_Tâche à réaliser 1_
Reproduisez fidèlement le passage de l'extrait sur la création musicale, de « Il y a donc » à « et apparemment spontané. ».

_Texte fourni_
++++++++

Il y a un moment où un travail de choix s'impose. C'est un moment vraiment crucial, un moment très important qui va être déterminant pour la perception de l'oeuvre et qui va court-circuiter beaucoup d'autres moments et même s'opposer à ce que l'on aurait pu penser devoir faire. Il y a également ce que l'on appelle les trouvailles de l'instant qui font que l'on saisit au vol un phénomène qui est exactement "ça" et à quoi on n'avait jamais pensé avant. Pour Entre temps par exemple, alors que j'avais entamé la réalisation de la pièce, je ne sais avec quel pressentiment j'ai écouté et réécouté une collection de sons de rebondissements d'une balle de ping-pong. Je n'avais jamais eu jusque là de détermination à l'égard de ces sons. J'ai alors ressenti le besoin impérieux d'en jouer. Je les ai alors échantillonnés en travaillant beaucoup sur leur programmation afin d'en obtenir le maximum de nuances. Puis je les ai interprétées, comme on le ferait pour une sonate. J'en ai conservé deux enregistrements différents. J'ai choisi le dernier et c' est à ce moment-là que j'ai compris les raisons de mon choix pour ce matériau et surtout la forme qui lui était attachée. Du même coup, j'en saisissais le sens et son rattachement au contenu latent du titre. C'était, en résumé, le rapport établi entre la notion de silence qui sépare organiquement les événements et les événements eux-mêmes. J'y distinguais des silences vides et des silences pleins, c'est à dire passifs et actifs. Ceux pendant lesquels celui qui écoute les emplit de ses propres images ou qui au contraire, pendant les silences que je nomme actifs, se voit contraint d'absorber ces silences d'une manière inconsciente. C'était une manière d'interpréter "l'entre-temps".

Il y a donc un continuel balancement entre les choses auxquelles on réfléchit, que l'on laisse tomber, qui vous reviennent. On part sur une autre piste et entre-temps on tombe sur autre chose qui annule ce vers quoi on voulait aller en le remplaçant, parce que beaucoup plus riche et apparemment spontané.

Dans la dernière partie du travail, celle de la réalisation en studio, quel rapport entretiens-tu avec les sons, quel est le sens que tu leur donnes?

Pour moi le travail du studio c'est le domaine de l'immédiat, ainsi que je l'ai dit précédemment. C'est vraiment "l'intuition de l'instant".

++++++++

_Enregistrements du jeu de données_

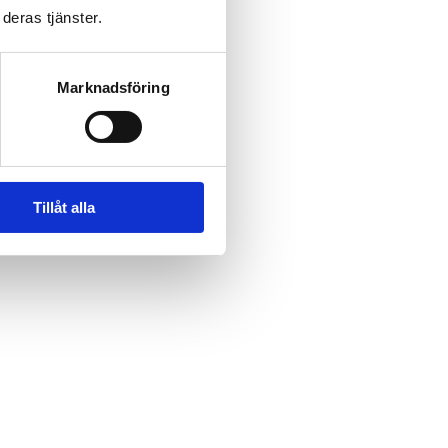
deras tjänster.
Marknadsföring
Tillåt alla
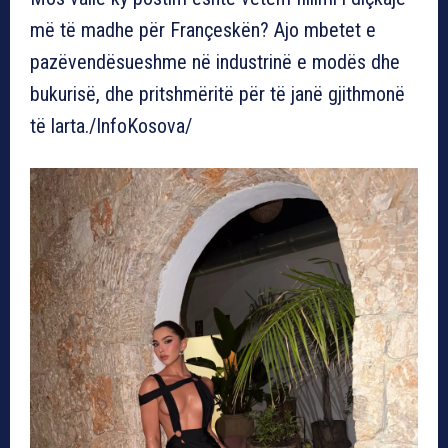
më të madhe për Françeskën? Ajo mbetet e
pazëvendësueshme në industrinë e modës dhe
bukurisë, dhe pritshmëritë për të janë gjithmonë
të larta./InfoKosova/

++++++++

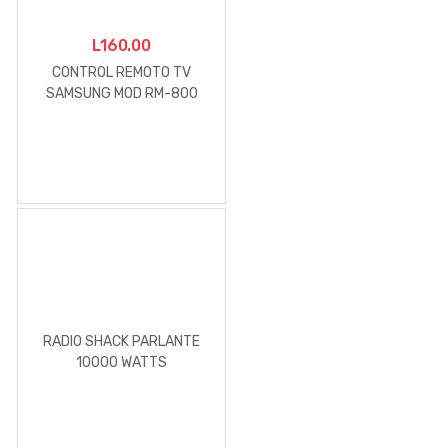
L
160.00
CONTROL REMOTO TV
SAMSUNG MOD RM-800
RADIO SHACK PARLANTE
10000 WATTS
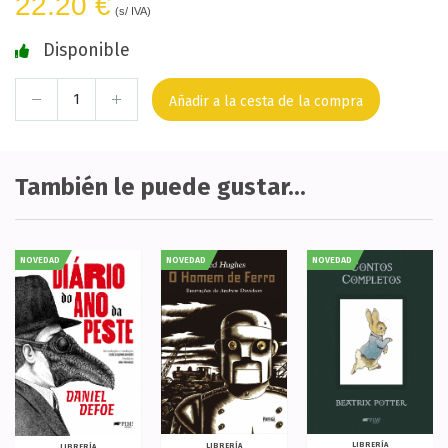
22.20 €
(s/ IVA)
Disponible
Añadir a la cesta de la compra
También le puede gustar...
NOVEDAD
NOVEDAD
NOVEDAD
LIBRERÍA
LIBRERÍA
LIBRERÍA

++++++++

_Tâche à réaliser 2_
Dans les rangées, recopiez à l'identique les lignes allant de celle qui contient « më të madhe për Françeskën? Ajo mbetet e » à celle qui contient « të larta./InfoKosova/ ».

_Résultat obtenu 1_
Il y a donc un continuel balancement entre les choses auxquelles on réfléchit, que l'on laisse tomber, qui vous reviennent. On part sur une autre piste et entre-temps on tombe sur autre chose qui annule ce vers quoi on voulait aller en le remplaçant, parce que beaucoup plus riche et apparemment spontané.

_Résultat obtenu 2_
më të madhe për Françeskën? Ajo mbetet e
pazëvendësueshme në industrinë e modës dhe
bukurisë, dhe pritshmëritë për të janë gjithmonë
të larta./InfoKosova/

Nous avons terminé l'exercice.